Allo stato attuale delle cose, non c’è granché di cui sorridere a guardare il roster dei Nets, se non la qualità futuribile a disposizione di coach Kenny Atkinson. Il nucleo di squadra è giovane e in crescita, come dimostrato da Spencer Dinwiddie e Hollis-Jefferson, saliti oltre quota 10 punti a partita per la prima volta in carriera, l’uno con 6.6 assist e l’altro con 6.8 rimbalzi al seguito a partita. Poi c’è il rookie, Jarrett Allen, che in 20 minuti di media ha messo in mostra discrete potenzialità, a 8.2 punti, 5.4 rimbalzi e 1.2 stoppate a partita. Tra i giocatori già affermati, Carroll ha regalato il massimo in carriera tanto per punti segnati (13.5 di media), quanto per rimbalzi (6.6), assist (2) e percentuale da oltre l’arco (37%).
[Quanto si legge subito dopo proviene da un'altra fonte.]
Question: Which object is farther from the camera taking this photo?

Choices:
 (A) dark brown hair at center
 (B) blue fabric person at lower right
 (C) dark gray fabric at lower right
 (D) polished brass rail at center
Lo stesso vale per Crabbe, salito a 13.2 punti, 4.3 rimbalzi e 1.6 assist a partita. Va detto, però, che entrambi hanno in precedenza giocato in realtà più consolidate come Raptors e Blazers, in cui entrambi non hanno pressoché mai superato i 10 tiri a partita, come accaduto a Brooklyn nella scorsa stagione (10.8 Carroll, 11 Crabbe). Chi ha vissuto un passato recente simile e ha saputo confermarsi è stato Russell, che però non è esploso come ci si aspetterebbe da una seconda scelta assoluta al Draft. I 15.5 punti e 5.2 assist a partita sono numeri rispettabili, ma accompagnati dal 32% da tre punti e da 3.1 palle perse a partita vengono di colpo ridimensionati.

Le scelte al Draft

L’agonia è terminata: dal prossimo anno i Nets potranno lasciarsi definitivamente alle spalle la tragica trade del 2013 e saranno finalmente padroni delle proprie scelte al Draft. In quest’ultimo, però, le decisioni sono state inevitabilmente compromesse dalle scelte passate. Brooklyn ha avuto a disposizione la scelta numero 29, ricevuta dai Raptors, e ne ha colto una gemma rimasta nascosta: Dzanan Musa, giovane e talentuosa ala di Bosnia, è una macchina da canestri e può segnare da ogni lato del campo. Dagli Stati Uniti affermano con certezza che sarebbe stato scelto assai più in alto, se avesse accettato di fare un altro anno di “gavetta” in Europa. Dimostrando personalità, però, Musa a 19 anni si sente pronto per il grande salto e sarà da subito a disposizione dei Nets, che hanno enorme bisogno di talento offensivo. Con la scelta numero 40, poi, ecco un altro europeo. Si tratta di Rodions Kurucs. Ala piccola reduce da una stagione nella squadra B del Barcellona, dopo aver deciso di non rinnovare il proprio contratto con i blaugrana, è tutto da vedere il suo possibile impatto in NBA. In cui, per altro, potrebbe non sbarcare a breve termine.

Ai Nets manca una stella, forse due, per tornare competitivi ad altissimi livelli a Est. L’uragano che ha cancellato il futuro della franchigia nel 2013 è ormai quasi passato, grazie all’eccellente lavoro di di Marks. Il futuro accende una luce in fondo al tunnel, ma la strada è ancora lunga. E porta dritti alla prossima offseason.